**Records for processing**
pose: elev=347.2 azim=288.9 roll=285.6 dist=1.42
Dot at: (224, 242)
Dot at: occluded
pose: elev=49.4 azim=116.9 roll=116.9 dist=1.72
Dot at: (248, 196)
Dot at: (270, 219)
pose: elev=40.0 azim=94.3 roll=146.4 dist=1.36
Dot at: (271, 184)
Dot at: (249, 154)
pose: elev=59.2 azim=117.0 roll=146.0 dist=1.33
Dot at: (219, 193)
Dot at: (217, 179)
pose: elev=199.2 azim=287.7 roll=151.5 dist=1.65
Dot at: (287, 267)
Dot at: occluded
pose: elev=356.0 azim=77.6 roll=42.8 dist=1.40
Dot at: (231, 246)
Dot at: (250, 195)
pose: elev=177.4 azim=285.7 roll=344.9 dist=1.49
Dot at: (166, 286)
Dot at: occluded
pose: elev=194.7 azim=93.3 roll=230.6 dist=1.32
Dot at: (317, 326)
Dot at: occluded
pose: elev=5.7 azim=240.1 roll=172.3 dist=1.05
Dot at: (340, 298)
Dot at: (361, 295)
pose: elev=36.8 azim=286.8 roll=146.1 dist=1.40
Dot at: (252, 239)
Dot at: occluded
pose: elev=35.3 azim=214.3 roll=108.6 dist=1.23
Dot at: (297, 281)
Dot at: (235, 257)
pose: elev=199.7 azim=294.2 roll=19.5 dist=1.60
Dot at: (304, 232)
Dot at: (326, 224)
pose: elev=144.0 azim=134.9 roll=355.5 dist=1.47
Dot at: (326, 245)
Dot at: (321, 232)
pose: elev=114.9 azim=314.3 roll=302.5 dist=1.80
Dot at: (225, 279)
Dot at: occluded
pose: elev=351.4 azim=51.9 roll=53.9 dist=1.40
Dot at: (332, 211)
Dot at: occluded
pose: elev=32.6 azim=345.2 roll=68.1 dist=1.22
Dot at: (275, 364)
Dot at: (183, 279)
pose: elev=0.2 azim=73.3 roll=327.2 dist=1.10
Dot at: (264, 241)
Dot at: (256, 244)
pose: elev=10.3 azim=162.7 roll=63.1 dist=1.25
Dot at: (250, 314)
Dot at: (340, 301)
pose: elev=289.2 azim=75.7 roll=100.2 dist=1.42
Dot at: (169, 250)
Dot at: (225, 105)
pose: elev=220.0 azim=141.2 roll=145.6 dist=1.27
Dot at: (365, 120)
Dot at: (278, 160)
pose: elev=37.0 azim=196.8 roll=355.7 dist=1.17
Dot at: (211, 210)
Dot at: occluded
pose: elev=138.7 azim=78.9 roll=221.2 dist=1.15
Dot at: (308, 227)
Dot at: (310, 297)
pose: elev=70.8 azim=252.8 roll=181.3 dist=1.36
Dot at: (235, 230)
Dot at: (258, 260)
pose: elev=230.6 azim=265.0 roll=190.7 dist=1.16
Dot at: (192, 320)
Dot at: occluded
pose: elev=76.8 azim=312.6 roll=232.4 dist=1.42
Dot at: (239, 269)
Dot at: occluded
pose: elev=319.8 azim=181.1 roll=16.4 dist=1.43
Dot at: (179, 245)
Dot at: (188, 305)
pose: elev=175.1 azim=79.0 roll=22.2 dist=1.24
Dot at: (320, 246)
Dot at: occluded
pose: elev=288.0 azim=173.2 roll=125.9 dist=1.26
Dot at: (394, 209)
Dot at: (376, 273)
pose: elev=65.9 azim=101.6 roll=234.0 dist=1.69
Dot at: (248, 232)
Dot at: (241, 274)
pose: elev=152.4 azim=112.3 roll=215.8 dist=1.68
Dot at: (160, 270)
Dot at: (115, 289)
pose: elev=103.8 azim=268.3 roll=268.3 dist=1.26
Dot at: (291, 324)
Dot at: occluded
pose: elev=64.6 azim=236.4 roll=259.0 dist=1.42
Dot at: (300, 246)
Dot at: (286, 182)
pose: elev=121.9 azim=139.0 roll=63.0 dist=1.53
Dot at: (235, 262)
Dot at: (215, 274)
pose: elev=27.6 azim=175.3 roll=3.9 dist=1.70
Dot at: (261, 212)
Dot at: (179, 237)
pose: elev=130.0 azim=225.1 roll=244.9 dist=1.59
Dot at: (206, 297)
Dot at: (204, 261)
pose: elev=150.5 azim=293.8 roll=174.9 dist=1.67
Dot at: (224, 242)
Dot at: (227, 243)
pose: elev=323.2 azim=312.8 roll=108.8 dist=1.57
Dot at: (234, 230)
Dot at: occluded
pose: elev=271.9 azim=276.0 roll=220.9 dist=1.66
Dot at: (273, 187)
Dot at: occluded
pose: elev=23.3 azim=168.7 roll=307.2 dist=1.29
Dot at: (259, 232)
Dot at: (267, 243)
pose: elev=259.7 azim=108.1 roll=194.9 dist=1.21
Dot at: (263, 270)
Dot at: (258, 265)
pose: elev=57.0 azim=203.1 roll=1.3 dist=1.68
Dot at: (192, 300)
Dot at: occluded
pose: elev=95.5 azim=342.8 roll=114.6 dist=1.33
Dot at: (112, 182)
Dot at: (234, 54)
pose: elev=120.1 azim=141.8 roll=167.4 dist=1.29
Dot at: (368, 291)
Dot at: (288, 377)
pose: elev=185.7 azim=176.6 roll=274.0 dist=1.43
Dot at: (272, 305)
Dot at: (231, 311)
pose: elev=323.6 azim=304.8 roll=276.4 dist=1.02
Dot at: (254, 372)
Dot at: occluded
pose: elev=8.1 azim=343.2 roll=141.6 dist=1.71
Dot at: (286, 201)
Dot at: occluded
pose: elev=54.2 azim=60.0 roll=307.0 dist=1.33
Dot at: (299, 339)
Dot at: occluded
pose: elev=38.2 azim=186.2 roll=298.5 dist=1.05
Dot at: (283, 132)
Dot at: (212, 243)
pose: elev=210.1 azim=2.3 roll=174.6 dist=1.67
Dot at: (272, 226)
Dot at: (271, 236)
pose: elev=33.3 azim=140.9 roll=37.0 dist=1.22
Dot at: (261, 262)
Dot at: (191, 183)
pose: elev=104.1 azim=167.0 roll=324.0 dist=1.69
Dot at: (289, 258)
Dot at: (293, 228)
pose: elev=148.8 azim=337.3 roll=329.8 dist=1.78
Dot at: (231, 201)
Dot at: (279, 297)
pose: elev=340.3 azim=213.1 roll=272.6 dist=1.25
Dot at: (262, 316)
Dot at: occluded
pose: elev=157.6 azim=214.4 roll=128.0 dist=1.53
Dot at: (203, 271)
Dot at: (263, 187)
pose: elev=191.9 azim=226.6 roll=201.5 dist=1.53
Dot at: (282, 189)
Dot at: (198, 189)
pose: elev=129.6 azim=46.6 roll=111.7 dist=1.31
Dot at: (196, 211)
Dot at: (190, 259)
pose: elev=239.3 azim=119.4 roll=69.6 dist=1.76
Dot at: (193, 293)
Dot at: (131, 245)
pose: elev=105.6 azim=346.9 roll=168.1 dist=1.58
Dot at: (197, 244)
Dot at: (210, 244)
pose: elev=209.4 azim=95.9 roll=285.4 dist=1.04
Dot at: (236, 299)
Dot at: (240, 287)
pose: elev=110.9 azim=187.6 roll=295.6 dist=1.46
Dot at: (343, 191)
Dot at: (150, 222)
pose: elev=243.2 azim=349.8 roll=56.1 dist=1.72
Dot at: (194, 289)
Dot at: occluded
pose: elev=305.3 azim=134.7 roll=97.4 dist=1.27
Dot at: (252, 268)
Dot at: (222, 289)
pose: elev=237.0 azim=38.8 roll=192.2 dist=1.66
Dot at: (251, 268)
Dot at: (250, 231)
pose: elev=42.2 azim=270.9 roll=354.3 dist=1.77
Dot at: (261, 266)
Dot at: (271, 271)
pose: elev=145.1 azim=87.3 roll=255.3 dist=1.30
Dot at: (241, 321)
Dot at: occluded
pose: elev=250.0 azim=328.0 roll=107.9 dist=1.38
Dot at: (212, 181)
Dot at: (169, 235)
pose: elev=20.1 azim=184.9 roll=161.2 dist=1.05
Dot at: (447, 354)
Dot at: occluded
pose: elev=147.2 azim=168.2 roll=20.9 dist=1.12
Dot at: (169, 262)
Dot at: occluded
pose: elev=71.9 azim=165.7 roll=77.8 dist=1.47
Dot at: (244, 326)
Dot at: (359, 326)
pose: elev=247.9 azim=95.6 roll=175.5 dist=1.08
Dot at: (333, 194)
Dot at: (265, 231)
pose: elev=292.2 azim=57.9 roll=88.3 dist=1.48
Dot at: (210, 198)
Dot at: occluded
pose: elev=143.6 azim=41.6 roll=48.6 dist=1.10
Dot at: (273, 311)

**Task directions**
Copy out the listing word for word, starting at the line containing "pose: elev=237.0 azim=38.8" and ending at the final line of the listing.

**Solution for this exercise**
pose: elev=237.0 azim=38.8 roll=192.2 dist=1.66
Dot at: (251, 268)
Dot at: (250, 231)
pose: elev=42.2 azim=270.9 roll=354.3 dist=1.77
Dot at: (261, 266)
Dot at: (271, 271)
pose: elev=145.1 azim=87.3 roll=255.3 dist=1.30
Dot at: (241, 321)
Dot at: occluded
pose: elev=250.0 azim=328.0 roll=107.9 dist=1.38
Dot at: (212, 181)
Dot at: (169, 235)
pose: elev=20.1 azim=184.9 roll=161.2 dist=1.05
Dot at: (447, 354)
Dot at: occluded
pose: elev=147.2 azim=168.2 roll=20.9 dist=1.12
Dot at: (169, 262)
Dot at: occluded
pose: elev=71.9 azim=165.7 roll=77.8 dist=1.47
Dot at: (244, 326)
Dot at: (359, 326)
pose: elev=247.9 azim=95.6 roll=175.5 dist=1.08
Dot at: (333, 194)
Dot at: (265, 231)
pose: elev=292.2 azim=57.9 roll=88.3 dist=1.48
Dot at: (210, 198)
Dot at: occluded
pose: elev=143.6 azim=41.6 roll=48.6 dist=1.10
Dot at: (273, 311)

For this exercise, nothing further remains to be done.